DIRECTIONS FOR THIS TASK:
Show each line of the records that contains the word "glow".

--- START ---

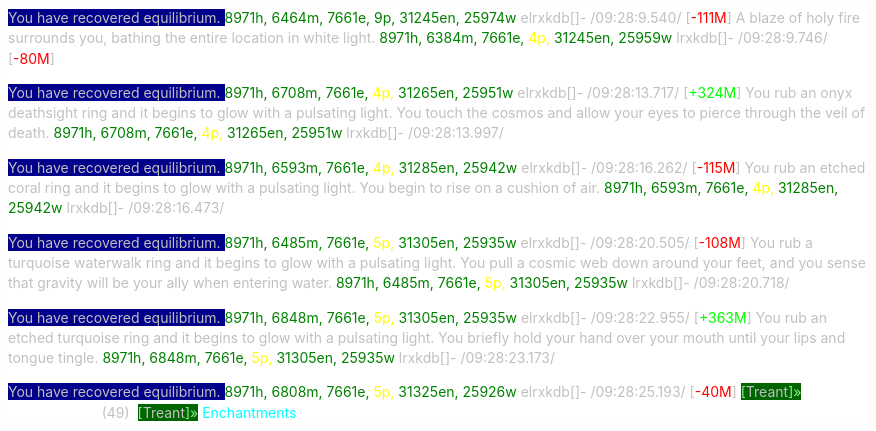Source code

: </font><font color="#C0C0C0"><span style="color: #C0C0C0; background: #00008B">You have recovered equilibrium.
</span></font><font color="#008000">8971h, 6464m, 7661e, 9p, 31245en, 25974w</font><font color="#C0C0C0"> elrxkdb[]- /09:28:9.540/ [</font><font color="#FF0000">-111M</font><font color="#C0C0C0">]
A blaze of holy fire surrounds you, bathing the entire location in white light.
</font><font color="#008000">8971h, 6384m, 7661e,</font><font color="#FFFF00"> 4p,</font><font color="#008000"> 31245en, 25959w</font><font color="#C0C0C0"> lrxkdb[]- /09:28:9.746/ [</font><font color="#FF0000">-80M</font><font color="#C0C0C0">]

</font><font color="#C0C0C0"><span style="color: #C0C0C0; background: #00008B">You have recovered equilibrium.
</span></font><font color="#008000">8971h, 6708m, 7661e,</font><font color="#FFFF00"> 4p,</font><font color="#008000"> 31265en, 25951w</font><font color="#C0C0C0"> elrxkdb[]- /09:28:13.717/ [</font><font color="#00FF00">+324M</font><font color="#C0C0C0">]
You rub an onyx deathsight ring and it begins to glow with a pulsating light.
You touch the cosmos and allow your eyes to pierce through the veil of death.
</font><font color="#008000">8971h, 6708m, 7661e,</font><font color="#FFFF00"> 4p,</font><font color="#008000"> 31265en, 25951w</font><font color="#C0C0C0"> lrxkdb[]- /09:28:13.997/ 

</font><font color="#C0C0C0"><span style="color: #C0C0C0; background: #00008B">You have recovered equilibrium.
</span></font><font color="#008000">8971h, 6593m, 7661e,</font><font color="#FFFF00"> 4p,</font><font color="#008000"> 31285en, 25942w</font><font color="#C0C0C0"> elrxkdb[]- /09:28:16.262/ [</font><font color="#FF0000">-115M</font><font color="#C0C0C0">]
You rub an etched coral ring and it begins to glow with a pulsating light.
You begin to rise on a cushion of air.
</font><font color="#008000">8971h, 6593m, 7661e,</font><font color="#FFFF00"> 4p,</font><font color="#008000"> 31285en, 25942w</font><font color="#C0C0C0"> lrxkdb[]- /09:28:16.473/ 

</font><font color="#C0C0C0"><span style="color: #C0C0C0; background: #00008B">You have recovered equilibrium.
</span></font><font color="#008000">8971h, 6485m, 7661e,</font><font color="#FFFF00"> 5p,</font><font color="#008000"> 31305en, 25935w</font><font color="#C0C0C0"> elrxkdb[]- /09:28:20.505/ [</font><font color="#FF0000">-108M</font><font color="#C0C0C0">]
You rub a turquoise waterwalk ring and it begins to glow with a pulsating light.
You pull a cosmic web down around your feet, and you sense that gravity will be your ally when entering water.
</font><font color="#008000">8971h, 6485m, 7661e,</font><font color="#FFFF00"> 5p,</font><font color="#008000"> 31305en, 25935w</font><font color="#C0C0C0"> lrxkdb[]- /09:28:20.718/ 

</font><font color="#C0C0C0"><span style="color: #C0C0C0; background: #00008B">You have recovered equilibrium.
</span></font><font color="#008000">8971h, 6848m, 7661e,</font><font color="#FFFF00"> 5p,</font><font color="#008000"> 31305en, 25935w</font><font color="#C0C0C0"> elrxkdb[]- /09:28:22.955/ [</font><font color="#00FF00">+363M</font><font color="#C0C0C0">]
You rub an etched turquoise ring and it begins to glow with a pulsating light.
You briefly hold your hand over your mouth until your lips and tongue tingle.
</font><font color="#008000">8971h, 6848m, 7661e,</font><font color="#FFFF00"> 5p,</font><font color="#008000"> 31305en, 25935w</font><font color="#C0C0C0"> lrxkdb[]- /09:28:23.173/ 

</font><font color="#C0C0C0"><span style="color: #C0C0C0; background: #00008B">You have recovered equilibrium.
</span></font><font color="#008000">8971h, 6808m, 7661e,</font><font color="#FFFF00"> 5p,</font><font color="#008000"> 31325en, 25926w</font><font color="#C0C0C0"> elrxkdb[]- /09:28:25.193/ [</font><font color="#FF0000">-40M</font><font color="#C0C0C0">]
</font><font color="#90EE90"><span style="color: #90EE90; background: #006400">[</span></font><font color="#C0C0C0"><span style="color: #C0C0C0; background: #006400">Treant</span></font><font color="#90EE90"><span style="color: #90EE90; background: #006400">]»</span></font><font color="#0080FF"> </font><font color="#FFFFFF">Defense Status Report</font><font color="#C0C0C0"> (49)</font><font color="#FFFFFF">:
</font><font color="#90EE90"><span style="color: #90EE90; background: #006400">[</span></font><font color="#C0C0C0"><span style="color: #C0C0C0; background: #006400">Treant</span></font><font color="#90EE90"><span style="color: #90EE90; background: #006400">]»</span></font><font color="#0080FF"> </font><font color="#00FFFF"> Enchantments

--- END ---

THE ANSWER:
You rub an onyx deathsight ring and it begins to glow with a pulsating light.
You rub an etched coral ring and it begins to glow with a pulsating light.
You rub a turquoise waterwalk ring and it begins to glow with a pulsating light.
You rub an etched turquoise ring and it begins to glow with a pulsating light.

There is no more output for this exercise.